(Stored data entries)
****************************************

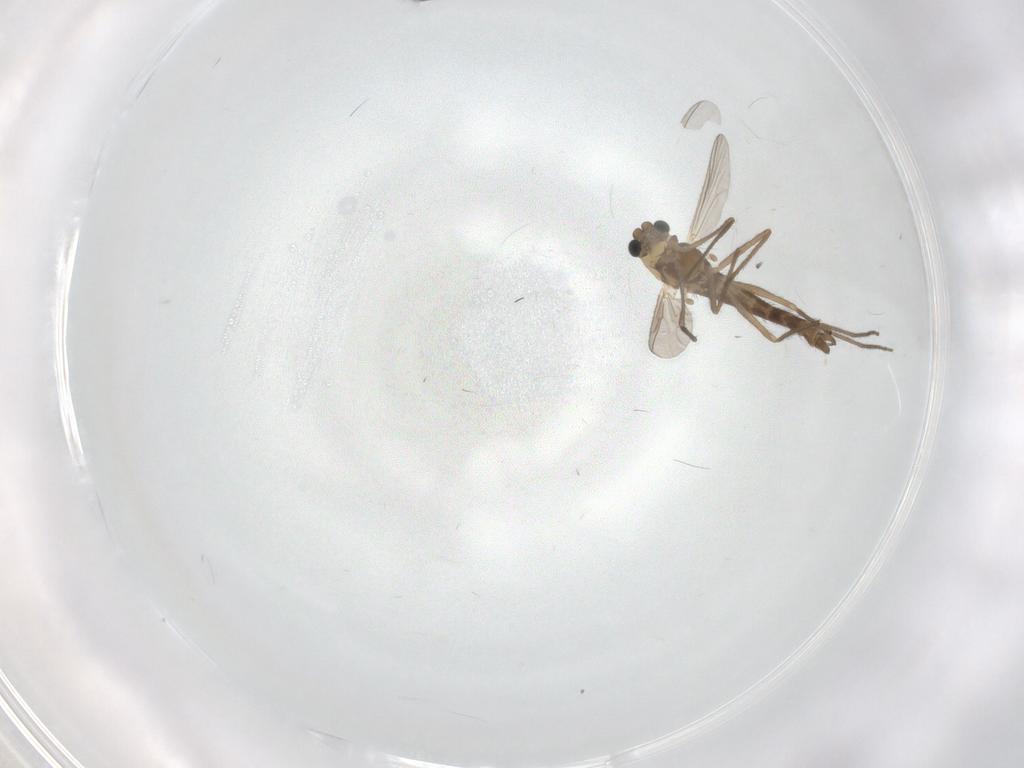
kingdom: Animalia
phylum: Arthropoda
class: Insecta
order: Diptera
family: Chironomidae
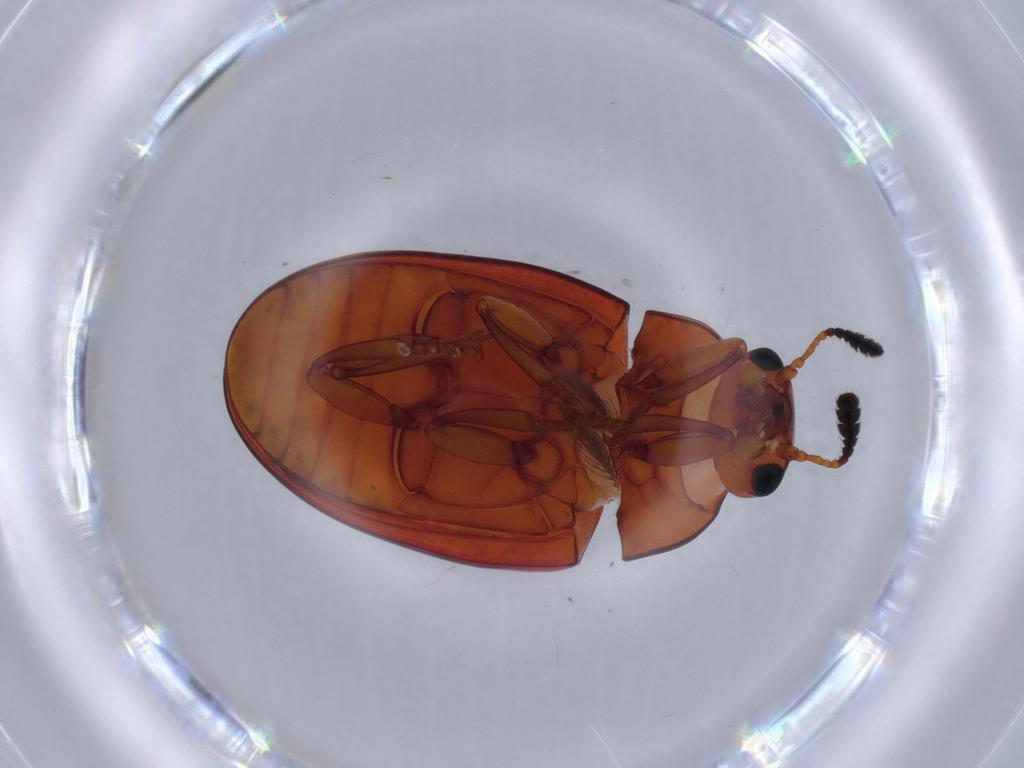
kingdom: Animalia
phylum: Arthropoda
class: Insecta
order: Coleoptera
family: Erotylidae
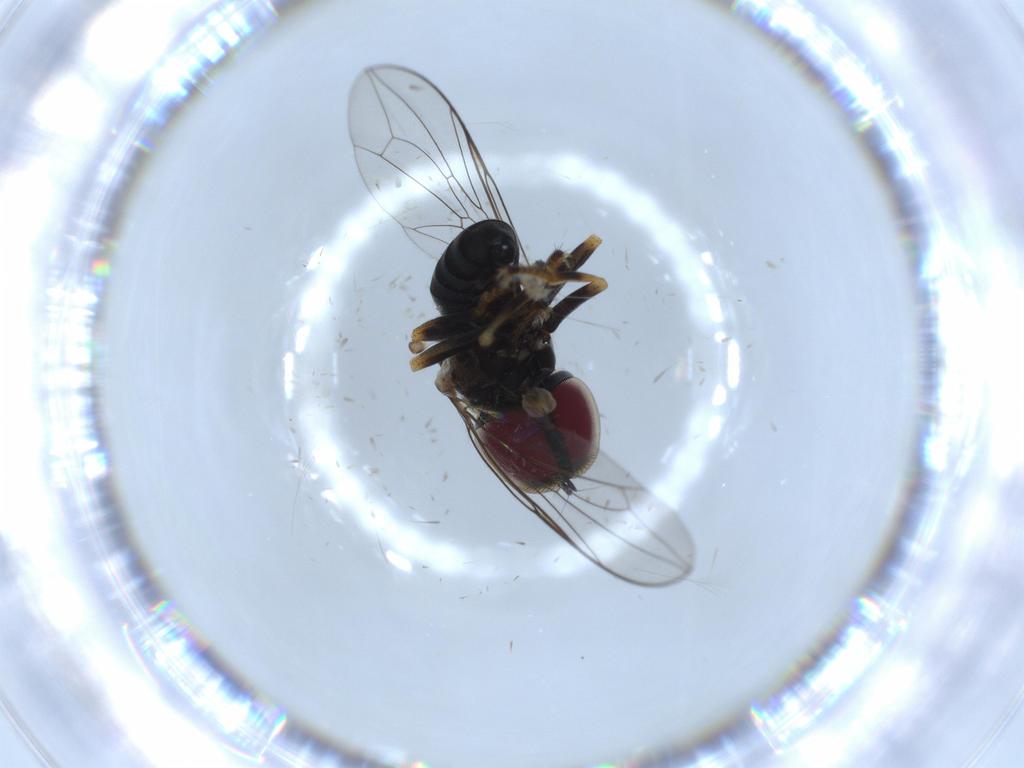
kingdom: Animalia
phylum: Arthropoda
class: Insecta
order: Diptera
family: Pipunculidae
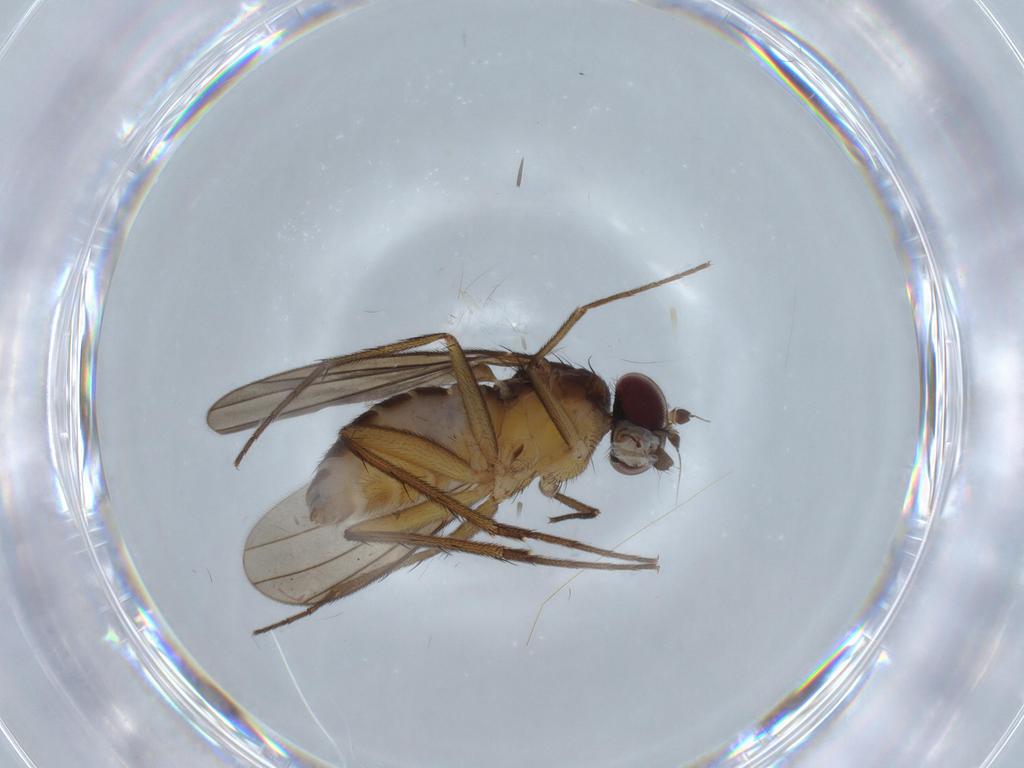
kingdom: Animalia
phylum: Arthropoda
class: Insecta
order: Diptera
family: Dolichopodidae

****************************************

REQUIREMENT: Rewrite the lines of the material with "phylum" swapped for "division" wherever it occurs and nothing else changed, leaving out the pictures.

ANSWER TO THIS TASK:
kingdom: Animalia
division: Arthropoda
class: Insecta
order: Diptera
family: Chironomidae
kingdom: Animalia
division: Arthropoda
class: Insecta
order: Coleoptera
family: Erotylidae
kingdom: Animalia
division: Arthropoda
class: Insecta
order: Diptera
family: Pipunculidae
kingdom: Animalia
division: Arthropoda
class: Insecta
order: Diptera
family: Dolichopodidae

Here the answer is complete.